::: RECORD SET :::

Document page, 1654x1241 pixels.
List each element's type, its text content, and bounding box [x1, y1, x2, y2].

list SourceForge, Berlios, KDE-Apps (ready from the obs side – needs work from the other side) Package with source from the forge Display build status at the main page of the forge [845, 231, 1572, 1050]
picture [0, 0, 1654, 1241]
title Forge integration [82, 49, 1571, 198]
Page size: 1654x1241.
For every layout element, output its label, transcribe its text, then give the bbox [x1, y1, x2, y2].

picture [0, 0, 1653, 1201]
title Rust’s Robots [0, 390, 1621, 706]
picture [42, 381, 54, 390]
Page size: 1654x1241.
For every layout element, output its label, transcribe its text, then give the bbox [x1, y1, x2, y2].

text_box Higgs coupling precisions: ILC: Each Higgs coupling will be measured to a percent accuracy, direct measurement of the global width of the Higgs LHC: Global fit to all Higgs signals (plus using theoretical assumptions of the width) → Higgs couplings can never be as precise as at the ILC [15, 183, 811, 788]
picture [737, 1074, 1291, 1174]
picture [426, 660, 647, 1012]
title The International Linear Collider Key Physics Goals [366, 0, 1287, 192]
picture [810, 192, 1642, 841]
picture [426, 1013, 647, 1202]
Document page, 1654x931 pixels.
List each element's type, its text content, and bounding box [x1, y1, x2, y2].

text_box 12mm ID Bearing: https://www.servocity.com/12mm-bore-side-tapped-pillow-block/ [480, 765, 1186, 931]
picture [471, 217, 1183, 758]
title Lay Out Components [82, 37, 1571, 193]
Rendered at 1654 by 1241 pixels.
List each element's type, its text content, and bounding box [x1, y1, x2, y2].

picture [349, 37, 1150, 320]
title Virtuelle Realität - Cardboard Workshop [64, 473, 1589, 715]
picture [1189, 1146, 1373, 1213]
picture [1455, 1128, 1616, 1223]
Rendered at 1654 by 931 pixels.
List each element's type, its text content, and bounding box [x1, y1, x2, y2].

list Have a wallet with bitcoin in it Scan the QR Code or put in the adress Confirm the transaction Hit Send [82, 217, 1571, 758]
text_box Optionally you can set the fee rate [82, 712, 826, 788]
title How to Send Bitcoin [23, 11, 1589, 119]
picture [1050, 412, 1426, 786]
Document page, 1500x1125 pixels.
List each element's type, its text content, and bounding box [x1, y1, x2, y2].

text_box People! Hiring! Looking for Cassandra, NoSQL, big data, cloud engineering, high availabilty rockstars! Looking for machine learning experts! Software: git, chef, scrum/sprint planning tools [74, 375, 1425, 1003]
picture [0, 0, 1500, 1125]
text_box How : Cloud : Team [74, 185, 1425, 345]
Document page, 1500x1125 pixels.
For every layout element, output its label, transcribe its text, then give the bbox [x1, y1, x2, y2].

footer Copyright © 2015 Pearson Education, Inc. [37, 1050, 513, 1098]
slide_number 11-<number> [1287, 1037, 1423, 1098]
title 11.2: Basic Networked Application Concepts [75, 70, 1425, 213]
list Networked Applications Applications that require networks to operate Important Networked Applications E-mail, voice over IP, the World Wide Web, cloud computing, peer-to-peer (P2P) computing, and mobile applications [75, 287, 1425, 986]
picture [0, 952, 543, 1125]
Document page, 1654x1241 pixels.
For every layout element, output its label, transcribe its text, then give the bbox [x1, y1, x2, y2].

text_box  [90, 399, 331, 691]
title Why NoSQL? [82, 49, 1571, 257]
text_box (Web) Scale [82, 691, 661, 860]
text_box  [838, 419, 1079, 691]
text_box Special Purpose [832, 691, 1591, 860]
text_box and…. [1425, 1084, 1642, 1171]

:::

• CHALLENGE
Rewrite the material as a two-column CSV with the columns "instruction" and "response," starting at the line containing "Rendered at 1654 by 931 pixels." and ending at the end of the material. Give one row per entry, put each field in quotes, and replace line breaks with spaces.

• TASK RESULT
instruction,response
"Rendered at 1654 by 931 pixels. List each element's type, its text content, and bounding box [x1, y1, x2, y2].","list Have a wallet with bitcoin in it Scan the QR Code or put in the adress Confirm the transaction Hit Send [82, 217, 1571, 758] text_box Optionally you can set the fee rate [82, 712, 826, 788] title How to Send Bitcoin [23, 11, 1589, 119] picture [1050, 412, 1426, 786]"
"Document page, 1500x1125 pixels. List each element's type, its text content, and bounding box [x1, y1, x2, y2].","text_box People! Hiring! Looking for Cassandra, NoSQL, big data, cloud engineering, high availabilty rockstars! Looking for machine learning experts! Software: git, chef, scrum/sprint planning tools [74, 375, 1425, 1003] picture [0, 0, 1500, 1125] text_box How : Cloud : Team [74, 185, 1425, 345]"
"Document page, 1500x1125 pixels. For every layout element, output its label, transcribe its text, then give the bbox [x1, y1, x2, y2].","footer Copyright © 2015 Pearson Education, Inc. [37, 1050, 513, 1098] slide_number 11-<number> [1287, 1037, 1423, 1098] title 11.2: Basic Networked Application Concepts [75, 70, 1425, 213] list Networked Applications Applications that require networks to operate Important Networked Applications E-mail, voice over IP, the World Wide Web, cloud computing, peer-to-peer (P2P) computing, and mobile applications [75, 287, 1425, 986] picture [0, 952, 543, 1125]"
"Document page, 1654x1241 pixels. For every layout element, output its label, transcribe its text, then give the bbox [x1, y1, x2, y2].","text_box  [90, 399, 331, 691] title Why NoSQL? [82, 49, 1571, 257] text_box (Web) Scale [82, 691, 661, 860] text_box  [838, 419, 1079, 691] text_box Special Purpose [832, 691, 1591, 860] text_box and…. [1425, 1084, 1642, 1171]"